Stored data
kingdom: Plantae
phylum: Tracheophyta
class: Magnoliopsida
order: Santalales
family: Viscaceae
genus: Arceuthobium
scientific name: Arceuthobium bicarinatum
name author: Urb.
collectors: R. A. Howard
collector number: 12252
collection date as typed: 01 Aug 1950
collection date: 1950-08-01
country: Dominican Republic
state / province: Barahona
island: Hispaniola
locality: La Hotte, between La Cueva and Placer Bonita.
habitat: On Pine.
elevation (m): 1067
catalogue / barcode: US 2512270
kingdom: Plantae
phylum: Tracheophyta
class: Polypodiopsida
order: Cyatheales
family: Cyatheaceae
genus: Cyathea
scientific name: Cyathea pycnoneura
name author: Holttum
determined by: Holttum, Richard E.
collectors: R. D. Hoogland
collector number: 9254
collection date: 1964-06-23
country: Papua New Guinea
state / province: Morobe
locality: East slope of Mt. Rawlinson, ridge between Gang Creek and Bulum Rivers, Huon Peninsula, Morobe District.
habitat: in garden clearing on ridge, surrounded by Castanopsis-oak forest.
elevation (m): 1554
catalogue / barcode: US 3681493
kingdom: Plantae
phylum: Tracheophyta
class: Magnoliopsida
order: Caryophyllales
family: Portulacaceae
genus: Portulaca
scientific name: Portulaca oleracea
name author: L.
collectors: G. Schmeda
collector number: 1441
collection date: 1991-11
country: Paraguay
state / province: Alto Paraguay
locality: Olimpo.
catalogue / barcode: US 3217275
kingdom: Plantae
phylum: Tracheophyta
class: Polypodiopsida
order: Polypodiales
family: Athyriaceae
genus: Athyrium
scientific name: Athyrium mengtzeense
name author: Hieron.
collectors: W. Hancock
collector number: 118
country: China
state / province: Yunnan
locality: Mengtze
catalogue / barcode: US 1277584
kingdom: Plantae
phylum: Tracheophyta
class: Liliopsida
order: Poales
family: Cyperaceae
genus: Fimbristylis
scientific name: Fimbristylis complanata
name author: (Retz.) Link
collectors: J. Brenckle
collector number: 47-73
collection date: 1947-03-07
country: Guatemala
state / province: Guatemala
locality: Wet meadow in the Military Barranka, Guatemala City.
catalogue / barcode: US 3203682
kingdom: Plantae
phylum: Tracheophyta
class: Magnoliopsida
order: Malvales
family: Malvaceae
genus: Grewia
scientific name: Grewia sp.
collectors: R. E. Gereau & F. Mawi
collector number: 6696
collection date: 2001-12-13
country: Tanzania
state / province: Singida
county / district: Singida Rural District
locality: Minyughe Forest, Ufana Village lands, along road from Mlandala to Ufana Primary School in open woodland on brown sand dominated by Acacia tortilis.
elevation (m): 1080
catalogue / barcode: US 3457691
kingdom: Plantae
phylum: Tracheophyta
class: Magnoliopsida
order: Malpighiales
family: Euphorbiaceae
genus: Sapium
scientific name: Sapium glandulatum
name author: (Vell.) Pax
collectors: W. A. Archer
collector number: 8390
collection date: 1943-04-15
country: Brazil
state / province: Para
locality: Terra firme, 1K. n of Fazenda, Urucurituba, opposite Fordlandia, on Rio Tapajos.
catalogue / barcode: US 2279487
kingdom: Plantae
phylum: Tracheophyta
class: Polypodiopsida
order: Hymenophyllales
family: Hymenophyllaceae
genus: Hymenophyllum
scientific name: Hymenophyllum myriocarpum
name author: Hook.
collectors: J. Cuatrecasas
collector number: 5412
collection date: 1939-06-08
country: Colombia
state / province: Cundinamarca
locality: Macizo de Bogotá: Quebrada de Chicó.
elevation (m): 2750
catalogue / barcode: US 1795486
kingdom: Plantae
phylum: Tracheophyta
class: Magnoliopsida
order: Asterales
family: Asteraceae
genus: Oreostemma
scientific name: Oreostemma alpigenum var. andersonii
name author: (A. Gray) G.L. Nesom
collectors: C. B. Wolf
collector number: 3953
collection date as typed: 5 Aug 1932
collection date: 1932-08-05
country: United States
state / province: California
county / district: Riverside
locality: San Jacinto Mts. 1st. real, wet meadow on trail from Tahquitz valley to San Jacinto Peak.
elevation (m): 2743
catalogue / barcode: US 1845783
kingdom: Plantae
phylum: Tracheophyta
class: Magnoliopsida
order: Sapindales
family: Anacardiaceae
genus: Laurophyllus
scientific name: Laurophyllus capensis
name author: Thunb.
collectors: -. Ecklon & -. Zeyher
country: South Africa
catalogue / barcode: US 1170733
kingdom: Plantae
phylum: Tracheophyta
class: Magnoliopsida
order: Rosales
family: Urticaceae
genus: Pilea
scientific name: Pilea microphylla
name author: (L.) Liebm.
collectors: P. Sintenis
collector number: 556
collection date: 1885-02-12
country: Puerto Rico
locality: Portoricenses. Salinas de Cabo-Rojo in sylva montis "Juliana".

▶ Task details
Output the listing above as a two-column CSV with columns named "field" and "value", one row per line of the listing. Put each field name and its value in its own quoted field, with any line breaks turned into spaces.

▶ Complete output
field,value
"kingdom:","Plantae"
"phylum:","Tracheophyta"
"class:","Magnoliopsida"
"order:","Santalales"
"family:","Viscaceae"
"genus:","Arceuthobium"
"scientific name:","Arceuthobium bicarinatum"
"name author:","Urb."
"collectors:","R. A. Howard"
"collector number:","12252"
"collection date as typed:","01 Aug 1950"
"collection date:","1950-08-01"
"country:","Dominican Republic"
"state / province:","Barahona"
"island:","Hispaniola"
"locality:","La Hotte, between La Cueva and Placer Bonita."
"habitat:","On Pine."
"elevation (m):","1067"
"catalogue / barcode:","US 2512270"
"kingdom:","Plantae"
"phylum:","Tracheophyta"
"class:","Polypodiopsida"
"order:","Cyatheales"
"family:","Cyatheaceae"
"genus:","Cyathea"
"scientific name:","Cyathea pycnoneura"
"name author:","Holttum"
"determined by:","Holttum, Richard E."
"collectors:","R. D. Hoogland"
"collector number:","9254"
"collection date:","1964-06-23"
"country:","Papua New Guinea"
"state / province:","Morobe"
"locality:","East slope of Mt. Rawlinson, ridge between Gang Creek and Bulum Rivers, Huon Peninsula, Morobe District."
"habitat:","in garden clearing on ridge, surrounded by Castanopsis-oak forest."
"elevation (m):","1554"
"catalogue / barcode:","US 3681493"
"kingdom:","Plantae"
"phylum:","Tracheophyta"
"class:","Magnoliopsida"
"order:","Caryophyllales"
"family:","Portulacaceae"
"genus:","Portulaca"
"scientific name:","Portulaca oleracea"
"name author:","L."
"collectors:","G. Schmeda"
"collector number:","1441"
"collection date:","1991-11"
"country:","Paraguay"
"state / province:","Alto Paraguay"
"locality:","Olimpo."
"catalogue / barcode:","US 3217275"
"kingdom:","Plantae"
"phylum:","Tracheophyta"
"class:","Polypodiopsida"
"order:","Polypodiales"
"family:","Athyriaceae"
"genus:","Athyrium"
"scientific name:","Athyrium mengtzeense"
"name author:","Hieron."
"collectors:","W. Hancock"
"collector number:","118"
"country:","China"
"state / province:","Yunnan"
"locality:","Mengtze"
"catalogue / barcode:","US 1277584"
"kingdom:","Plantae"
"phylum:","Tracheophyta"
"class:","Liliopsida"
"order:","Poales"
"family:","Cyperaceae"
"genus:","Fimbristylis"
"scientific name:","Fimbristylis complanata"
"name author:","(Retz.) Link"
"collectors:","J. Brenckle"
"collector number:","47-73"
"collection date:","1947-03-07"
"country:","Guatemala"
"state / province:","Guatemala"
"locality:","Wet meadow in the Military Barranka, Guatemala City."
"catalogue / barcode:","US 3203682"
"kingdom:","Plantae"
"phylum:","Tracheophyta"
"class:","Magnoliopsida"
"order:","Malvales"
"family:","Malvaceae"
"genus:","Grewia"
"scientific name:","Grewia sp."
"collectors:","R. E. Gereau & F. Mawi"
"collector number:","6696"
"collection date:","2001-12-13"
"country:","Tanzania"
"state / province:","Singida"
"county / district:","Singida Rural District"
"locality:","Minyughe Forest, Ufana Village lands, along road from Mlandala to Ufana Primary School in open woodland on brown sand dominated by Acacia tortilis."
"elevation (m):","1080"
"catalogue / barcode:","US 3457691"
"kingdom:","Plantae"
"phylum:","Tracheophyta"
"class:","Magnoliopsida"
"order:","Malpighiales"
"family:","Euphorbiaceae"
"genus:","Sapium"
"scientific name:","Sapium glandulatum"
"name author:","(Vell.) Pax"
"collectors:","W. A. Archer"
"collector number:","8390"
"collection date:","1943-04-15"
"country:","Brazil"
"state / province:","Para"
"locality:","Terra firme, 1K. n of Fazenda, Urucurituba, opposite Fordlandia, on Rio Tapajos."
"catalogue / barcode:","US 2279487"
"kingdom:","Plantae"
"phylum:","Tracheophyta"
"class:","Polypodiopsida"
"order:","Hymenophyllales"
"family:","Hymenophyllaceae"
"genus:","Hymenophyllum"
"scientific name:","Hymenophyllum myriocarpum"
"name author:","Hook."
"collectors:","J. Cuatrecasas"
"collector number:","5412"
"collection date:","1939-06-08"
"country:","Colombia"
"state / province:","Cundinamarca"
"locality:","Macizo de Bogotá: Quebrada de Chicó."
"elevation (m):","2750"
"catalogue / barcode:","US 1795486"
"kingdom:","Plantae"
"phylum:","Tracheophyta"
"class:","Magnoliopsida"
"order:","Asterales"
"family:","Asteraceae"
"genus:","Oreostemma"
"scientific name:","Oreostemma alpigenum var. andersonii"
"name author:","(A. Gray) G.L. Nesom"
"collectors:","C. B. Wolf"
"collector number:","3953"
"collection date as typed:","5 Aug 1932"
"collection date:","1932-08-05"
"country:","United States"
"state / province:","California"
"county / district:","Riverside"
"locality:","San Jacinto Mts. 1st. real, wet meadow on trail from Tahquitz valley to San Jacinto Peak."
"elevation (m):","2743"
"catalogue / barcode:","US 1845783"
"kingdom:","Plantae"
"phylum:","Tracheophyta"
"class:","Magnoliopsida"
"order:","Sapindales"
"family:","Anacardiaceae"
"genus:","Laurophyllus"
"scientific name:","Laurophyllus capensis"
"name author:","Thunb."
"collectors:","-. Ecklon & -. Zeyher"
"country:","South Africa"
"catalogue / barcode:","US 1170733"
"kingdom:","Plantae"
"phylum:","Tracheophyta"
"class:","Magnoliopsida"
"order:","Rosales"
"family:","Urticaceae"
"genus:","Pilea"
"scientific name:","Pilea microphylla"
"name author:","(L.) Liebm."
"collectors:","P. Sintenis"
"collector number:","556"
"collection date:","1885-02-12"
"country:","Puerto Rico"
"locality:","Portoricenses. Salinas de Cabo-Rojo in sylva montis ""Juliana""."